Bénéfices environnementaux incertains
Un bioplastique n’est jamais livré tel sorti de la chaîne de production pour un usage donné. Des additifs, issus de la filière pétrochimique, lui donnent une couleur, une résistance aux chocs, sans que cela contrevienne à la législation sur les bioplastiques. « Dans ce cas, l’avantage environnemental peut être discuté : est-ce vraiment pertinent de fabriquer un bioplastique au départ de ressources renouvelables, si c’est pour, ensuite, le doper avec des molécules qui proviennent de ressources fossiles ? »
« Par ailleurs, il ne faut pas perdre de vue la consommation en eau : la production d’une seule bouteille en PEF (issu de ressources renouvelables) nécessite entre 150 et 489 litres d’eau ! », pointe la Pre Aurore Richel.
Le tri des déchets se complexifie
Fin 2020, une étude a évalué la perception qu’a le grand public des bioplastiques. « Généralement, quand on leur dit qu’ils ont entre les mains un plastique pétrochimique, les consommateurs ne sont pas satisfaits.
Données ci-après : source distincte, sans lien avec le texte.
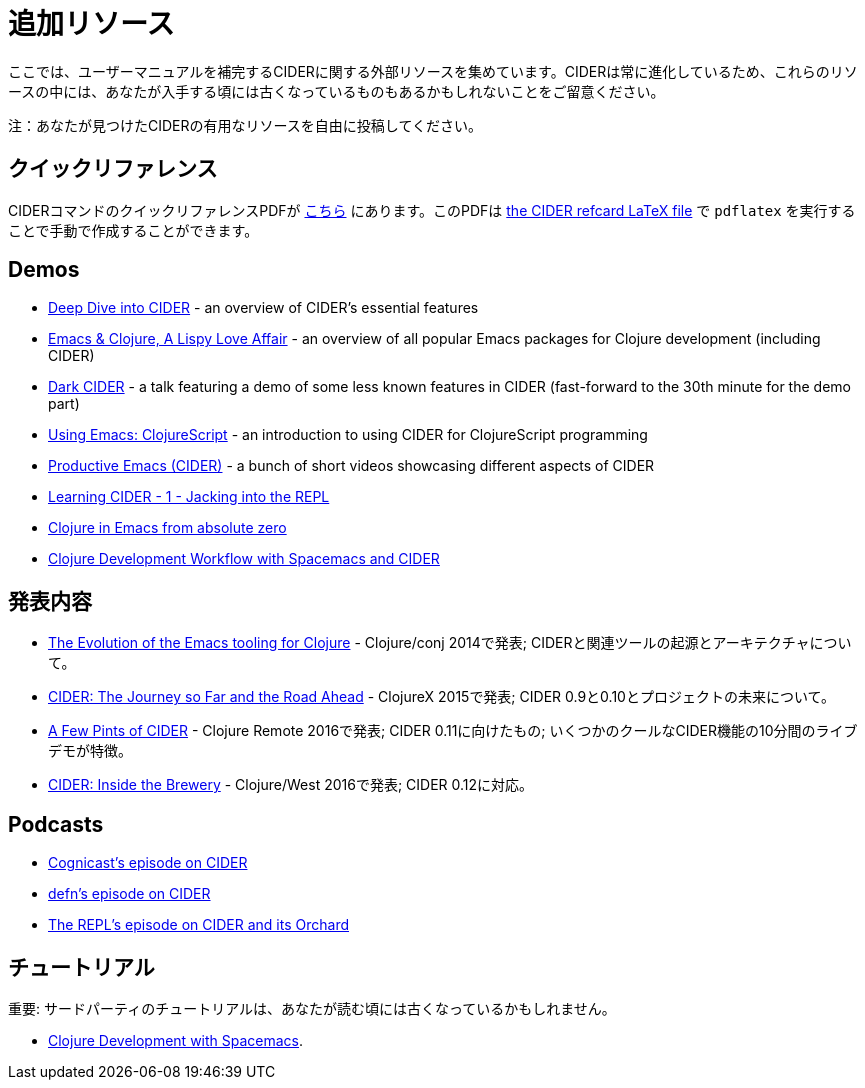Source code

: = 追加リソース

ここでは、ユーザーマニュアルを補完するCIDERに関する外部リソースを集めています。CIDERは常に進化しているため、これらのリソースの中には、あなたが入手する頃には古くなっているものもあるかもしれないことをご留意ください。

注：あなたが見つけたCIDERの有用なリソースを自由に投稿してください。

== クイックリファレンス

CIDERコマンドのクイックリファレンスPDFが https://github.com/clojure-emacs/cider/blob/master/refcard/cider-refcard.pdf[こちら] にあります。このPDFは https://github.com/clojure-emacs/cider/blob/master/refcard/cider-refcard.tex[the CIDER refcard LaTeX file] で `pdflatex` を実行することで手動で作成することができます。

== Demos

* https://www.youtube.com/watch?v=aYA4AAjLfT0[Deep Dive into CIDER] - an overview of CIDER's essential features
* https://www.youtube.com/watch?v=O6g5C4jUCUc[Emacs & Clojure, A Lispy Love Affair] - an overview of all popular Emacs packages for Clojure development (including CIDER)
* https://www.youtube.com/watch?v=IvTDzKVL58Y[Dark CIDER] - a talk featuring a demo of some less known features in CIDER (fast-forward to the 30th minute for the demo part)
* https://cestlaz.github.io/post/using-emacs-63-clojurescript/[Using Emacs: ClojureScript] - an introduction to using CIDER for ClojureScript programming
* https://www.youtube.com/playlist?list=PLdKXxqwRv6_y7rHHjbrK38E59t9ost3o3[Productive Emacs (CIDER)] - a bunch of short videos showcasing different aspects of CIDER
* https://www.youtube.com/watch?v=mSRxiYNk3bY[Learning CIDER - 1 - Jacking into the REPL]
* https://www.youtube.com/watch?v=efPPh2jUrkg[Clojure in Emacs from absolute zero]
* https://www.youtube.com/watch?v=4ecC3jqHooc[Clojure Development Workflow with Spacemacs and CIDER]

== 発表内容

* https://www.youtube.com/watch?v=4X-1fJm25Ww&list=PLZdCLR02grLoc322bYirANEso3mmzvCiI&index=6[The Evolution of the Emacs tooling for Clojure] - Clojure/conj 2014で発表; CIDERと関連ツールの起源とアーキテクチャについて。
* https://skillsmatter.com/skillscasts/7225-cider-the-journey-so-far-and-the-road-ahead[CIDER: The Journey so Far and the Road Ahead] - ClojureX 2015で発表; CIDER 0.9と0.10とプロジェクトの未来について。
* https://www.youtube.com/watch?v=3Q7APa2Htns&list=PLPgnbBCmP6ZMfHPJ4yMwuoLEZvEe5LVe8[A Few Pints of CIDER] - Clojure Remote 2016で発表; CIDER 0.11に向けたもの; いくつかのクールなCIDER機能の10分間のライブデモが特徴。
* https://www.youtube.com/watch?v=8wLwbpCxRf0&list=PLZdCLR02grLq4e8-1P2JNHBKUOLFTX3kb[CIDER: Inside the Brewery] - Clojure/West 2016で発表; CIDER 0.12に対応。

== Podcasts

* http://blog.cognitect.com/cognicast/080[Cognicast's episode on CIDER]
* https://soundcloud.com/defn-771544745/36-a-long-glass-of-cider-with-bozhidar-batsov-aka-bbatsov[defn's episode on CIDER]
* https://www.therepl.net/episodes/34/[The REPL's episode on CIDER and its Orchard]

== チュートリアル

重要: サードパーティのチュートリアルは、あなたが読む頃には古くなっているかもしれません。

* https://practicalli.github.io/spacemacs/[Clojure Development with Spacemacs].
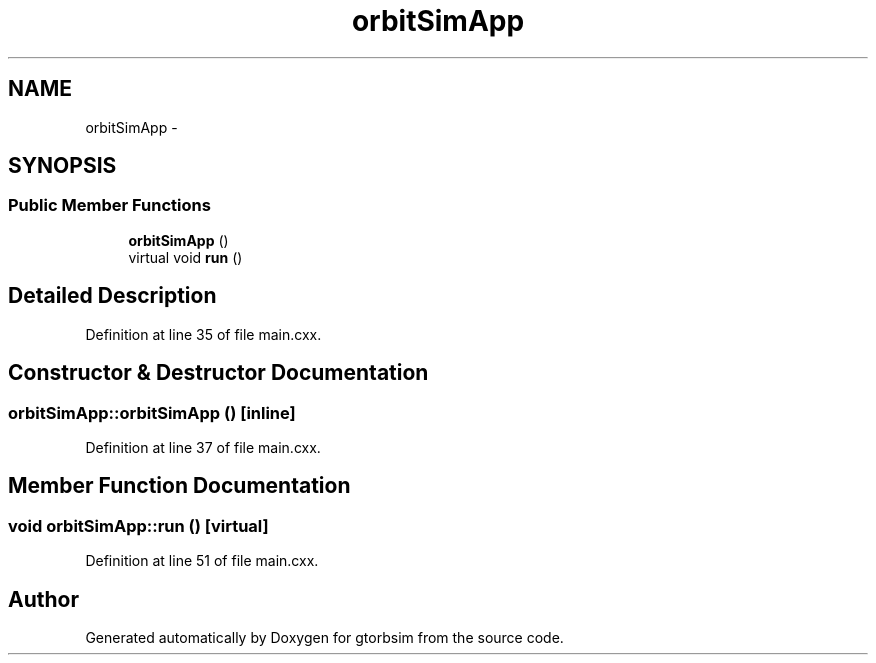 .TH "orbitSimApp" 3 "Mon May 5 2014" "gtorbsim" \" -*- nroff -*-
.ad l
.nh
.SH NAME
orbitSimApp \- 
.SH SYNOPSIS
.br
.PP
.SS "Public Member Functions"

.in +1c
.ti -1c
.RI "\fBorbitSimApp\fP ()"
.br
.ti -1c
.RI "virtual void \fBrun\fP ()"
.br
.in -1c
.SH "Detailed Description"
.PP 
Definition at line 35 of file main\&.cxx\&.
.SH "Constructor & Destructor Documentation"
.PP 
.SS "\fBorbitSimApp::orbitSimApp\fP ()\fC [inline]\fP"
.PP
Definition at line 37 of file main\&.cxx\&.
.SH "Member Function Documentation"
.PP 
.SS "void \fBorbitSimApp::run\fP ()\fC [virtual]\fP"
.PP
Definition at line 51 of file main\&.cxx\&.

.SH "Author"
.PP 
Generated automatically by Doxygen for gtorbsim from the source code\&.
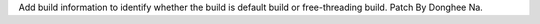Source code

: Add build information to identify whether the build is default build or
free-threading build. Patch By Donghee Na.
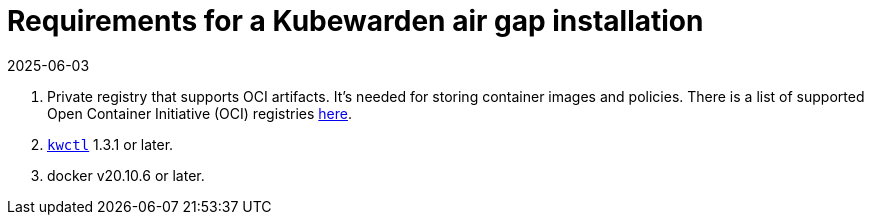 = Requirements for a Kubewarden air gap installation
:revdate: 2025-06-03
:page-revdate: {revdate}
:description: Requirements for a Kubewarden air gap installation.
:doc-persona: ["kubewarden-operator", "kubewarden-integrator"]
:doc-topic: ["operator-manual", "airgap", "requirements"]
:doc-type: ["howto"]
:keywords: ["kubewarden", "kubernetes", "air gap installation"]
:sidebar_label: Requirements
:current-version: {page-origin-branch}

. Private registry that supports OCI artifacts.
It's needed for storing container images and policies.
There is a list of supported Open Container Initiative (OCI) registries xref:reference/oci-registries-support.adoc[here].
. https://github.com/kubewarden/kwctl[`kwctl`] 1.3.1 or later.
. docker v20.10.6 or later.
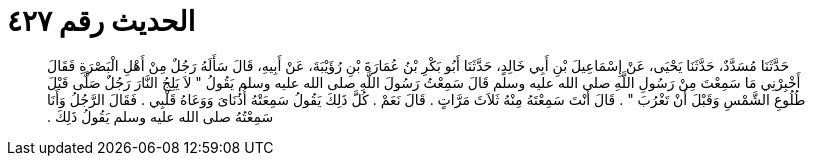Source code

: 
= الحديث رقم ٤٢٧

[quote.hadith]
حَدَّثَنَا مُسَدَّدٌ، حَدَّثَنَا يَحْيَى، عَنْ إِسْمَاعِيلَ بْنِ أَبِي خَالِدٍ، حَدَّثَنَا أَبُو بَكْرِ بْنُ عُمَارَةَ بْنِ رُؤَيْبَةَ، عَنْ أَبِيهِ، قَالَ سَأَلَهُ رَجُلٌ مِنْ أَهْلِ الْبَصْرَةِ فَقَالَ أَخْبِرْنِي مَا سَمِعْتَ مِنْ رَسُولِ اللَّهِ صلى الله عليه وسلم قَالَ سَمِعْتُ رَسُولَ اللَّهِ صلى الله عليه وسلم يَقُولُ ‏"‏ لاَ يَلِجُ النَّارَ رَجُلٌ صَلَّى قَبْلَ طُلُوعِ الشَّمْسِ وَقَبْلَ أَنْ تَغْرُبَ ‏"‏ ‏.‏ قَالَ أَنْتَ سَمِعْتَهُ مِنْهُ ثَلاَثَ مَرَّاتٍ ‏.‏ قَالَ نَعَمْ ‏.‏ كُلَّ ذَلِكَ يَقُولُ سَمِعَتْهُ أُذُنَاىَ وَوَعَاهُ قَلْبِي ‏.‏ فَقَالَ الرَّجُلُ وَأَنَا سَمِعْتُهُ صلى الله عليه وسلم يَقُولُ ذَلِكَ ‏.‏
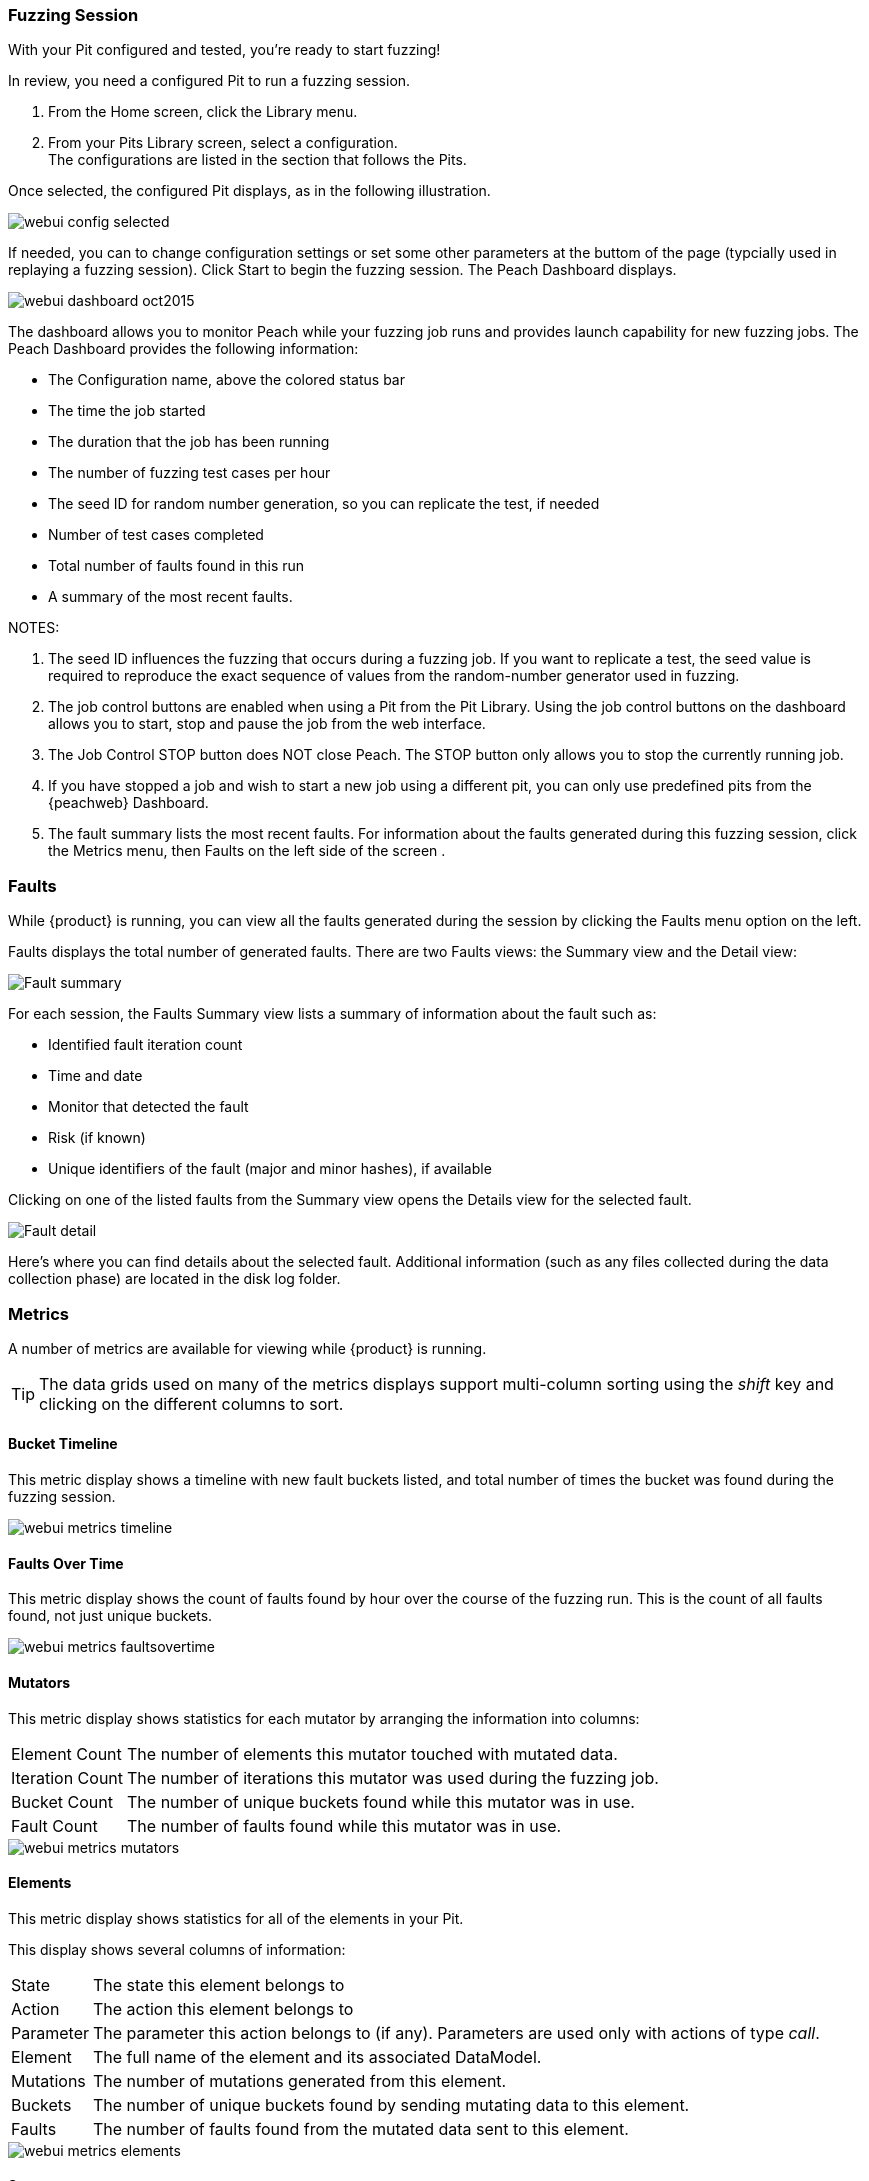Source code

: <<<
:images: ../images
=== Fuzzing Session

With your Pit configured and tested, you're ready to start fuzzing!

In review, you need a configured Pit to run a fuzzing session. 

. From the Home screen, click the Library menu.
. From your Pits Library screen, select a configuration. +
The configurations are listed in the section that follows the Pits.

Once selected, the configured Pit displays, as in the following illustration.

image::{images}/webui_config_selected.png[]

If needed, you can to change configuration settings or set some other parameters at the buttom of the page (typcially used in replaying a fuzzing session). Click Start to begin the fuzzing session. The Peach Dashboard displays. 

image::{images}/webui_dashboard_oct2015.png[]

The dashboard allows you to monitor Peach while your fuzzing job runs and provides launch capability for new fuzzing jobs. The Peach Dashboard provides the following information:

* The Configuration name, above the colored status bar
* The time the job started
* The duration that the job has been running
* The number of fuzzing test cases per hour
* The seed ID for random number generation, so you can replicate the test, if needed
* Number of test cases completed
* Total number of faults found in this run
* A summary of the most recent faults. 

NOTES:

. The seed ID influences the fuzzing that occurs during a fuzzing job. If you want to replicate a test, the seed value is required to reproduce the exact sequence of values from the random-number generator used in fuzzing.
. The job control buttons are enabled when using a Pit from the Pit Library. Using the job control buttons on the dashboard allows you to start, stop and pause the job from the web interface.
. The Job Control STOP button does NOT close Peach. The STOP button only allows you to stop the currently running job. 
. If you have stopped a job and wish to start a new job using a different pit, you can only use predefined pits from the {peachweb} Dashboard.
. The fault summary lists the most recent faults. For information about the faults generated during this fuzzing session, click the Metrics menu, then Faults on the left side of the screen . 

<<<
=== Faults

While {product} is running, you can view all the faults generated during the session by clicking the Faults menu option on the left.

Faults displays the total number of generated faults. There are two Faults views: the Summary view and the Detail view:

image::{images}/Fault_summary.png[]

For each session, the Faults Summary view lists a summary of information about the fault such as:

* Identified fault iteration count
* Time and date
* Monitor that detected the fault
* Risk (if known)
* Unique identifiers of the fault (major and minor hashes), if available

Clicking on one of the listed faults from the Summary view opens the Details view for the selected fault.

image::{images}/Fault_detail.png[]

Here's where you can find details about the selected fault. Additional information (such as any files collected during the data collection phase) are located in the disk log folder.

<<<
=== Metrics

A number of metrics are available for viewing while {product} is running.

TIP: The data grids used on many of the metrics displays support multi-column sorting using the _shift_ key and clicking on the different columns to sort.

==== Bucket Timeline

This metric display shows a timeline with new fault buckets listed, and total number of times the bucket was found during the fuzzing session.

image::{images}/webui_metrics_timeline.png[]

==== Faults Over Time

This metric display shows the count of faults found by hour over the course of the fuzzing run. This is the count of all faults found, not just unique buckets.

image::{images}/webui_metrics_faultsovertime.png[]

==== Mutators

This metric display shows statistics for each mutator by arranging the information into columns:

[horizontal]
Element Count:: The number of elements this mutator touched with mutated data.
Iteration Count:: The number of iterations this mutator was used during the fuzzing job.
Bucket Count:: The number of unique buckets found while this mutator was in use.
Fault Count:: The number of faults found while this mutator was in use.

image::{images}/webui_metrics_mutators.png[]

==== Elements

This metric display shows statistics for all of the elements in your Pit. 

This display shows several columns of information:

[horizontal]
State:: The state this element belongs to
Action:: The action this element belongs to
Parameter:: The parameter this action belongs to (if any). Parameters are used only with actions of type _call_.
Element:: The full name of the element and its associated DataModel.
Mutations:: The number of mutations generated from this element.    
Buckets:: The number of unique buckets found by sending mutating data to this element.
Faults:: The number of faults found from the mutated data sent to this element.

image::{images}/webui_metrics_elements.png[]

==== States

This metric display presents statistics that are relevant for pits that have state models with more than two or more states. This display shows the number of times a specific state occurred during the fuzzing session. Seldom-used states might hide issues or indicate a problem. 

For example, not all states always execute. If an early-occurring state is fuzzed, the outcome of the fuzzing could prevent states that are used late in the state flow from occurring. 

NOTE: Over time, the number of occurrences for most states should trend towards equality.  

image::{images}/webui_metrics_states.png[]

==== Data Sets

This metric display shows statistics related to the use of two or more data sets in the fuzzing session. This is useful to determine the origin of unique buckets and also faults in terms of the data sources used in mutating.

This display shows several columns of information:

[horizontal]
Data Set:: Name of the data set
Iterations:: Number of fuzzing iterations performed using this data set
Buckets:: Number of unique buckets found with this data set
Faults:: Number of faults found with this data set

image::{images}/webui_metrics_datasets.png[]

==== Buckets

This metric display shows the buckets encountered during the fuzzing job. Several columns of information show:

[horizontal]
Fault bucket:: Identifier of the fault that occurred
Mutator:: The mutator that generated the fault
Iteration count:: The number of iterations that used the mutator
Faults count:: The number of faults that occurred while using the mutator

image::{images}/webui_metrics_buckets.png[]

==== Accessing Raw Metrics Data

The raw data is collected in a SQLite database that is stored in the logs folder. 

IMPORTANT: Let the fuzzing job complete as well as writes to the database. Once these complete, then you can access the database without the risk of establishing a lock that could interfere with the data storage process.

<<<
=== Documentation

The Documentation menu option opens the product documentation in HTML format. This documentation is also available on disk in the +docs+ folder, or in PDF format as +Peach_Pro_User_Guide.pdf+.

=== Forums

The Forums menu option opens the {product} support forums. More information is available in the xref:Peach_Forums[Peach Forums] section of the documentation.

=== Switching Pits

The active Peach Pit can be changed in the {peachweb} by clicking on the Pit name in the upper right of the window. 

If the Pit file was specified on the command line when starting Peach, it cannot be changed. You need to exit the {peachweb}, and re-launch Peach with the new Pit name to start fuzzing with the new Pit.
Néanmoins, ils sont 89 % à maîtriser la fin de vie des produits issus des ressources fossiles, c’est-à-dire l’étape de tri pour le recyclage : on est conditionné à l’usage des sacs qui permettent à ces déchets de partir dans la bonne voie de recyclage. »
« Au contraire, les consommateurs sont plutôt contents de l’existence de bioplastiques issus de matériaux renouvelables. Toutefois, à peine 37 % savent comment gérer leur fin de vie. Beaucoup croient, à tort, que biodégradable est synonyme de compostable. Et, d’une manière naïve, mettent les bioplastiques sur leur compost ou dans la poubelle organique, dont le contenu sera envoyé dans une unité de biométhanisation. Il est crucial d’informer correctement le grand public et de se poser la question de l’acceptabilité par celui-ci des bioplastiques », conclut la Pre Aurore Richel.